In the age of Information Technology, all the information and data are first transformed into simple digits 0 & 1 and then processed or transported to different locations using some kind of medium, wired or wireless. During the storage and transportation of this data, it becomes totally vulnerable to attacks from delinquent individuals. There is continuous risk of attempted pilferage of sensitive information, such as personal and financial details of the customers or clients, by an individual/group of individuals. The sudden increase in cases of cybercrime and crimes under IT Act 2011 is testimony to this scenario.

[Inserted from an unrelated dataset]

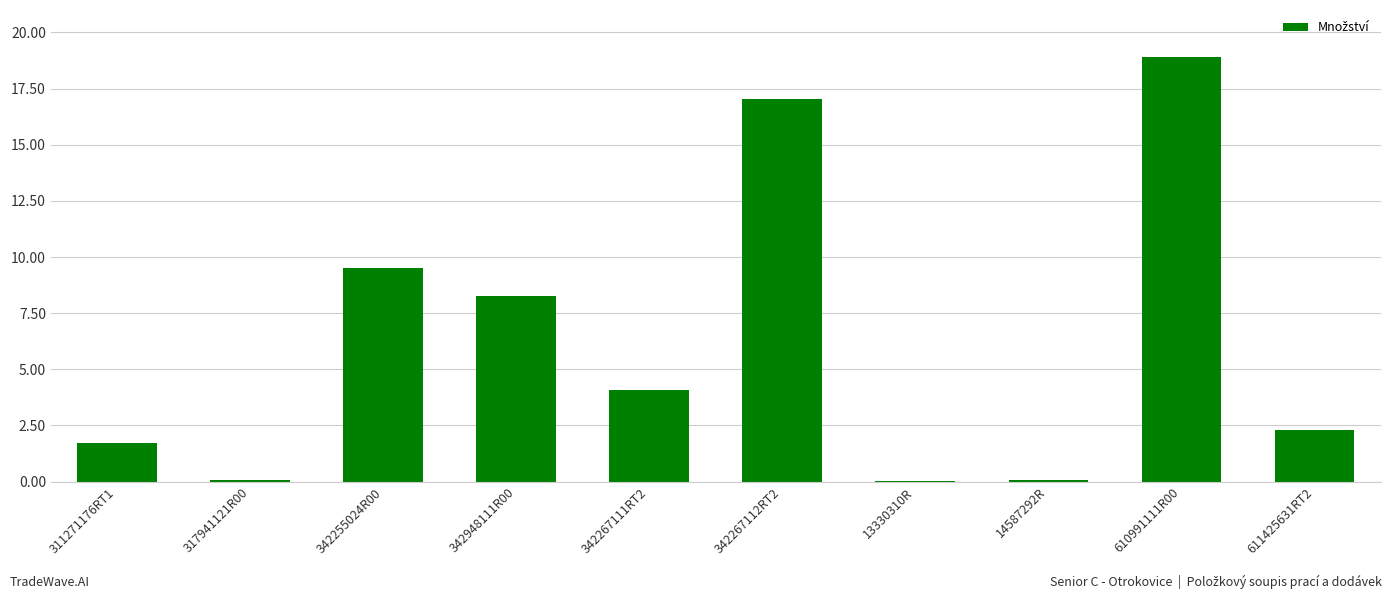

Which label corresponds to the largest value in the chart?

610991111R00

The companies operating in IT Enabled Services (ITES) space are finding it increasingly difficult to protect their sensitive data from daily attacks from obscure hackers sitting at a remote location in another part of the world.
International Standards Organization (ISO)
International Standards Organization, headquartered at Geneva, Switzerland, came into existence on 23rd February, 1947 to facilitate the international coordination and unification of industrial standards. It is an independent, non-governmental international organization with a membership of 161 National Standard Authorities of different countries. The principal mandate of ISO is to research, develop and implement world-class specifications for products, services and systems, to ensure quality, safety and efficiency at any place in any country of the world. ISO has developed and published 22104 International Standards which are applicable to every industry, such as information technology, food safety, agriculture, manufacturing and healthcare.
Information Security Management Systems (ISMS ISO 27001)
An Information Security Management Systems (ISMS) is a systematic approach to managing sensitive company information so that it remains secure. It includes people, processes and IT systems by applying a risk management process. Information Security Management Systems is a certification, developed by International Standards Organization (ISO), for Information Technology individuals/corporate to make them compliant with the latest IT regulations. ISMS describe and establish the requirements for implementation, maintenance and continuous improvement of information security management system for any and all organizations. It also includes requirements for the assessment and treatment of risks associated with information security customized to the needs of the organization. The other certifications in this category are 27001:2014 and 27001:2015. These certifications pave the way for an entity to effectively manage the security of assets such as financial information, intellectual property, employee details or information entrusted to it by third parties’ clients and customers.